Before the pieces came together for this cancer pathology project, I was fortunate to make other virtual contacts. I had been awarded an associate fellowship with the safe surgery and anesthesia organization Lifebox for the 2020–2021 year, and in that position I attended weekly team meetings. I watched the organization grow, undertaking incredible projects such as their COVID-19-specific safe surgery checklist and Clean Cut programs championed not only by UCSF general surgery resident Dr. Nichole Starr, but also by numerous colleagues from the UK, Ethiopia, Liberia, Madagascar, India, and elsewhere. I learned a lot about global surgery at my computer instead of in the OR, listening to surgeons, anesthesiologists, and others from around the world instead of talking about my beliefs and my needs.

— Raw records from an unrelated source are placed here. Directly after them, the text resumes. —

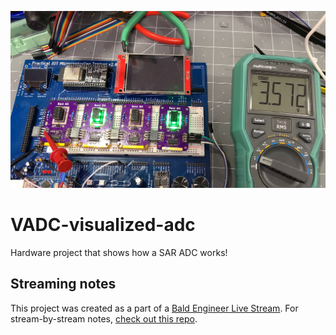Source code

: ![Early Baldbits Demo](https://github.com/baldengineer/VADC-visualized-adc/blob/main/images/baldbits-4bit-demo.jpg)

# VADC-visualized-adc
 Hardware project that shows how a SAR ADC works!


## Streaming notes
This project was created as a part of a [Bald Engineer Live Stream](https://twitch.tv/baldengineer). For stream-by-stream notes, [check out this repo](https://bald.ee/60-notes).
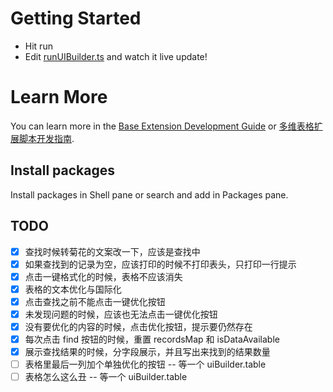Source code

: # Getting Started
- Hit run
- Edit [runUIBuilder.ts](#src/runUIBuilder.ts) and watch it live update!

# Learn More

You can learn more in the [Base Extension Development Guide](https://bytedance.feishu.cn/docx/VxhudDXbyo1V7jxAcTbctJQ5nvc) or [多维表格扩展脚本开发指南](https://bytedance.feishu.cn/docx/HazFdSHH9ofRGKx8424cwzLlnZc).

## Install packages

Install packages in Shell pane or search and add in Packages pane.


## TODO
- [x] 查找时候转菊花的文案改一下，应该是查找中
- [x] 如果查找到的记录为空，应该打印的时候不打印表头，只打印一行提示
- [x] 点击一键格式化的时候，表格不应该消失
- [x] 表格的文本优化与国际化
- [x] 点击查找之前不能点击一键优化按钮
- [x] 未发现问题的时候，应该也无法点击一键优化按钮
- [x] 没有要优化的内容的时候，点击优化按钮，提示要仍然存在
- [x] 每次点击 find 按钮的时候，重置 recordsMap 和 isDataAvailable 
- [x] 展示查找结果的时候，分字段展示，并且写出来找到的结果数量
- [ ] 表格里最后一列加个单独优化的按钮 -- 等一个 uiBuilder.table
- [ ] 表格怎么这么丑 -- 等一个 uiBuilder.table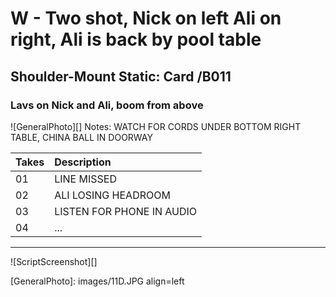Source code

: # W - Two shot, Nick on left Ali on right, Ali is back by pool table

## Shoulder-Mount Static: Card /B011

### Lavs on Nick and Ali, boom from above

![GeneralPhoto][]
Notes: WATCH FOR CORDS UNDER BOTTOM RIGHT TABLE, CHINA BALL IN DOORWAY

| Takes | Description |
|:---|:----|
| 01 | LINE MISSED |
| 02 | ALI LOSING HEADROOM |
| 03 | LISTEN FOR PHONE IN AUDIO |
| 04 | ... |

----

![ScriptScreenshot][]


[GeneralPhoto]:  images/11D.JPG align=left

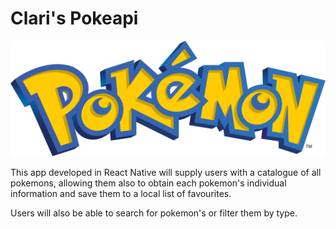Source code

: # Clari's Pokeapi

<p align="center"> 
  <img alt="pokemon logo" src="./assets/pokemon-logo.svg" /> 
</p>

This app developed in React Native will supply users with a catalogue of all pokemons, allowing them also to obtain each pokemon's individual information and save them to a local list of favourites.

Users will also be able to search for pokemon's or filter them by type.
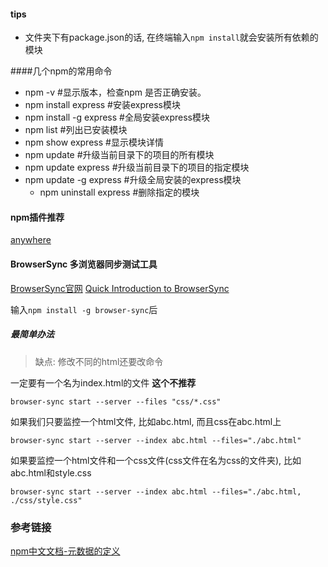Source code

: #### tips
- 文件夹下有package.json的话, 在终端输入`npm install`就会安装所有依赖的模块

####几个npm的常用命令
- npm -v #显示版本，检查npm 是否正确安装。 
- npm install express #安装express模块 
- npm install -g express #全局安装express模块 
- npm list #列出已安装模块 
- npm show express #显示模块详情 
- npm update #升级当前目录下的项目的所有模块 
- npm update express #升级当前目录下的项目的指定模块 
- npm update -g express #升级全局安装的express模块 
  - npm uninstall express #删除指定的模块


#### npm插件推荐
[anywhere](https://www.npmjs.com/package/anywhere)
#### BrowserSync 多浏览器同步测试工具
[BrowserSync官网](http://www.browsersync.io/)
[Quick Introduction to BrowserSync](https://www.youtube.com/watch?v=heNWfzc7ufQ)

输入`npm install -g browser-sync`后

##### 最简单办法

> 缺点: 修改不同的html还要改命令

一定要有一个名为index.html的文件  **这个不推荐**

	browser-sync start --server --files "css/*.css"

如果我们只要监控一个html文件, 比如abc.html, 而且css在abc.html上 

	browser-sync start --server --index abc.html --files="./abc.html"

如果要监控一个html文件和一个css文件(css文件在名为css的文件夹), 比如abc.html和style.css

	browser-sync start --server --index abc.html --files="./abc.html, ./css/style.css"


### 参考链接

[npm中文文档-元数据的定义](https://github.com/ericdum/mujiang.info/issues/6/)







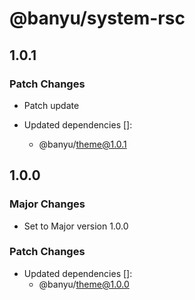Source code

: # @banyu/system-rsc

## 1.0.1

### Patch Changes

- Patch update

- Updated dependencies []:
  - @banyu/theme@1.0.1

## 1.0.0

### Major Changes

- Set to Major version 1.0.0

### Patch Changes

- Updated dependencies []:
  - @banyu/theme@1.0.0
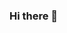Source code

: ### Hi there 👋

<!--
**Dogcube51/Dogcube51** is a ✨ _special_ ✨ repository because its `README.md` (this file) appears on your GitHub profile.


[!Dogcubes's GitHub stats](https://github-readme-stats.vercel.app/api?username=Michael)](https://github.com/anuraghazra/github-readme-stats)
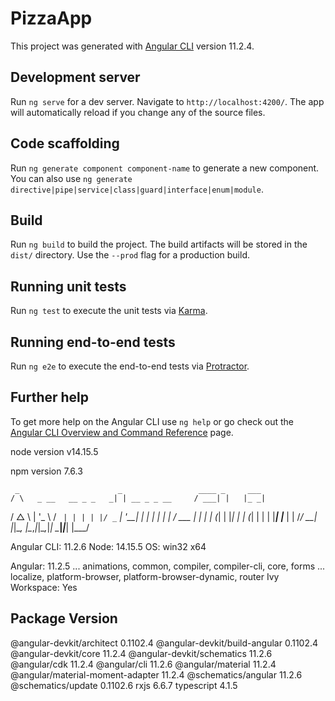 # PizzaApp

This project was generated with [Angular CLI](https://github.com/angular/angular-cli) version 11.2.4.

## Development server

Run `ng serve` for a dev server. Navigate to `http://localhost:4200/`. The app will automatically reload if you change any of the source files.

## Code scaffolding

Run `ng generate component component-name` to generate a new component. You can also use `ng generate directive|pipe|service|class|guard|interface|enum|module`.

## Build

Run `ng build` to build the project. The build artifacts will be stored in the `dist/` directory. Use the `--prod` flag for a production build.

## Running unit tests

Run `ng test` to execute the unit tests via [Karma](https://karma-runner.github.io).

## Running end-to-end tests

Run `ng e2e` to execute the end-to-end tests via [Protractor](http://www.protractortest.org/).

## Further help

To get more help on the Angular CLI use `ng help` or go check out the [Angular CLI Overview and Command Reference](https://angular.io/cli) page.

node version
v14.15.5

npm version
7.6.3

     _                      _                 ____ _     ___
    / \   _ __   __ _ _   _| | __ _ _ __     / ___| |   |_ _|
   / △ \ | '_ \ / _` | | | | |/ _` | '__|   | |   | |    | |
  / ___ \| | | | (_| | |_| | | (_| | |      | |___| |___ | |
 /_/   \_\_| |_|\__, |\__,_|_|\__,_|_|       \____|_____|___|
                |___/


Angular CLI: 11.2.6
Node: 14.15.5
OS: win32 x64

Angular: 11.2.5
... animations, common, compiler, compiler-cli, core, forms
... localize, platform-browser, platform-browser-dynamic, router
Ivy Workspace: Yes

Package                            Version
------------------------------------------------------------
@angular-devkit/architect          0.1102.4
@angular-devkit/build-angular      0.1102.4
@angular-devkit/core               11.2.4
@angular-devkit/schematics         11.2.6
@angular/cdk                       11.2.4
@angular/cli                       11.2.6
@angular/material                  11.2.4
@angular/material-moment-adapter   11.2.4
@schematics/angular                11.2.6
@schematics/update                 0.1102.6
rxjs                               6.6.7
typescript                         4.1.5
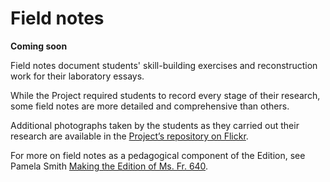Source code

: # Field notes

**Coming soon**

Field notes document students' skill-building exercises and reconstruction work for their laboratory essays.

While the Project required students to record every stage of their research, some field notes are more detailed and
comprehensive than others.

Additional photographs taken by the students as they carried out their
research are available in the [Project’s repository on Flickr](https://www.flickr.com/photos/128418753@N06/albums).

For more on field notes as a pedagogical component of the Edition, see Pamela Smith [Making the Edition of Ms.
Fr. 640](/#essays/ann_329_ie_19).
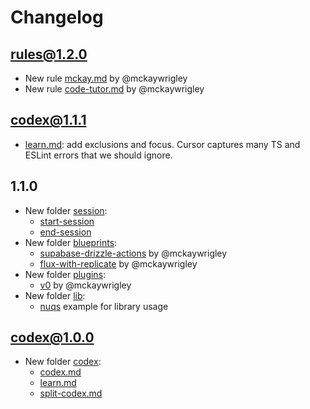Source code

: # Changelog

## rules@1.2.0

- New rule [mckay.md](rules/mckay.md) by @mckaywrigley
- New rule [code-tutor.md](rules/code-tutor.md) by @mckaywrigley

## codex@1.1.1

- [learn.md](codex/learn.md): add exclusions and focus. Cursor captures many TS and ESLint errors that we should ignore.

## 1.1.0

- New folder [session](session):
  - [start-session](session/start-session.md)
  - [end-session](session/end-session.md)
- New folder [blueprints](blueprints):
  - [supabase-drizzle-actions](blueprints/supabase-drizzle-actions.md) by @mckaywrigley
  - [flux-with-replicate](blueprints/flux-with-replicate.md) by @mckaywrigley
- New folder [plugins](plugins):
  - [v0](plugins/v0.md) by @mckaywrigley
- New folder [lib](lib):
  - [nuqs](lib/nuqs.md) example for library usage

## codex@1.0.0

- New folder [codex](codex):
  - [codex.md](codex/codex.md)
  - [learn.md](codex/learn.md)
  - [split-codex.md](codex/split-codex.md)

I’m extremely thankful that vaccines and other public health measures, in addition to my own privilege as a well-educated, white, and well-to-do surgeon-in-training from the US, have allowed me to come to Santa Cruz, Bolivia, where I am currently living and working. I have the chance to meet with healthcare workers and patients in person and to further develop the partnerships and collaborations that started virtually. Here, in person, the work that sometimes felt intangible from afar takes shape.

The COVID-19 pandemic continues its devastation worldwide, and that can never be a good thing; however, the pandemic forced me—and potentially others from the Global North working in “global surgery”—to reconsider priorities. Moreover, the shift to virtual communication not only lowers the financial barriers to being heard, but it also changes the dynamic. No longer is one person the wealthy traveler and another the local host. Instead, we become people who happen to be in different geographies talking about what matters to us, our patients, and our communities. The system is far from perfect, but it has nonetheless allowed me to grow in unexpected ways on this path in academic global surgery.

About the Author

Dr. Constance Harrell Shreckengost is a general surgery resident and global surgery research fellow at Emory University, where she also earned her MD and PhD in neuroscience. Dr. Harrell Shreckengost is currently on a research sabbatical after completing two years of clinical residency. She is based in Santa Cruz de la Sierra, Bolivia, as a VECD Fogarty Global Health Fellow, working on several global surgery and global surgical oncology research and quality improvement initiatives.